[28]The Sembil is the Valeriana Celtica, or Spiga Celtica of the Italians. It is chiefly grown in the southern provinces of the Austrian dominions, and is exported from Venice and Trieste. The Mehleb is brought from Armenia and Persia, and is exported from Smyrna and other ports of Asia Minor. It appears to be the fruit of a species of Tilia.

[29]The most fashionable among the women of the town at Shendy have fixed the price of their favours at a loaf of sugar.

[30]The expenses of the outward journey are three times as much as those attending the transport back from Berber to Daraou, on account of the cheapness of camels at Berber.

[31]Upon every slave imported into Upper Egypt, Government exacts at present a duty of sixty piastres. The most important articles of the trade, as slaves, Erdeyb, ostrich feathers, natron (from Darfour), are besides exclusively bought up by the Pasha, who fixes a maximum to the Soudan merchants, and resells them at pleasure, with a great profit.

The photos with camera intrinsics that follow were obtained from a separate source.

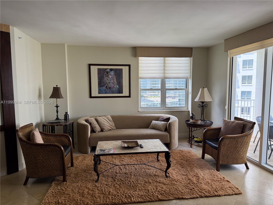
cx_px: 136
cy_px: 102
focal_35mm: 24
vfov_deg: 56.8
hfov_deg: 71.6
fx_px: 189
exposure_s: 1/223
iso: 125
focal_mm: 6.76
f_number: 1.78
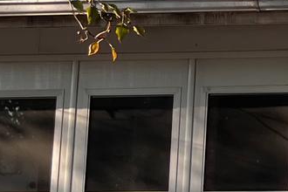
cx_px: 696
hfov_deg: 10.5
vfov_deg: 8.2
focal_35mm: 168
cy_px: 127
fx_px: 1344
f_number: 1.6
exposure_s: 1/384
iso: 50
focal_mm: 5.1
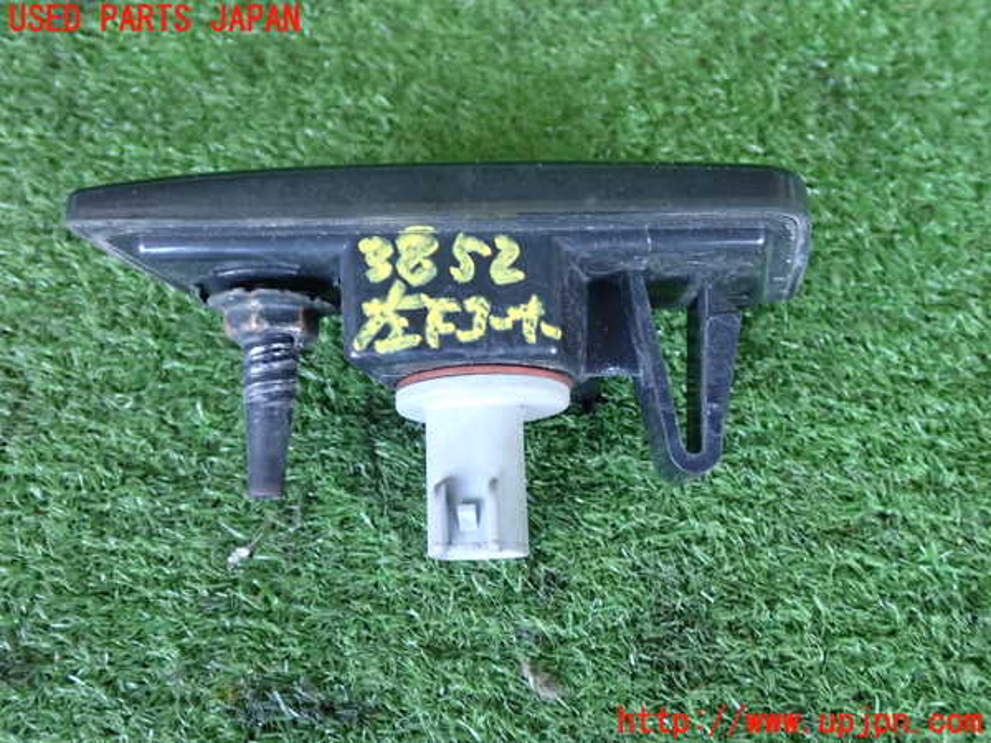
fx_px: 1031
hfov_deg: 51.4
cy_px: 372
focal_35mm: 36
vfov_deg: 39.7
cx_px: 496
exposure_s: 1/40
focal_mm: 6.37
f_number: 2.5
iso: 500
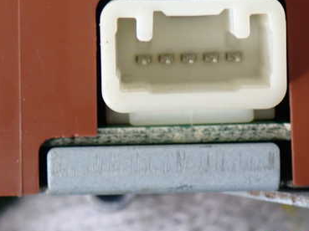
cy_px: 64
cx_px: 203
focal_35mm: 153
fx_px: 1364
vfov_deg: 9.7
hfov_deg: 12.9
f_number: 4.7
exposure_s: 1/40
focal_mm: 16.79
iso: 800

[32]The Pasha of Djidda takes the title of Governor of Djidda, Souakin, and the Habbesh, or Abyssinia (والي جده و سواكن و الحبش), although he possesses nothing in the latter country, except the customs of Massouah, and the nominal jurisdiction of that place. Since the Wahabi have reduced the Hedjaz, and, in conjunction with Ghaleb, Sherif of Mekka, have dispossessed the Turks of Djidda, Ghaleb has taken Massouah into his own hands.

[33]The eastern fashion is to give, as a present, a suit of clothes (Kessoua كسّوه), and a sum for pocket-money (Massrouf, مصروف).

[34]Such is the pronunciation given to this word by the Arabs, and not Amhara, as Bruce writes it. The Abyssinians are not called Habbeshy, but Nekkaty, by which appellation the whole country is more frequently known than by that of Habbesh.

[35]It is well known how little discrimination the Arabs shew in judging of quantities; the terms long or short, great or small, high or low, deep or shallow, &c. &c. are seldom accurately applied by them, and in their descriptions they generally magnify or diminish the object beyond what it naturally is.

[36]Formerly the Sennaar caravans brought as much as 2000 cwt. of gum arabic, annually, to Egypt; at present they do not bring more than 100 cwt. The gum arabic which is collected from the acacias, in the deserts of the Hedjaz, is known at Cairo under the name of Samegh Embawy or rather Yembawy, from Yembo, (صَمغ يمباعوي). The gum arabic collected in the deserts of Suez, Tyh, and in Mount Sinai, is called Gomma Torica (Samegh Tori, صَمغ طوري), from the Arabs of Tor; this is exported to no part of Europe but France. The Kordofan gum is of the best quality, small grained, and of the clearest white. The Sennaar gum is less esteemed.

[37]Since the Mamelouks have established themselves in Dóngola, they are under the necessity of procuring their Egyptian articles by the way of Shendy. The shortest road, which is across the mountains from Korti, in the southern limits of Dóngola, is five days journey, but it is not quite safe.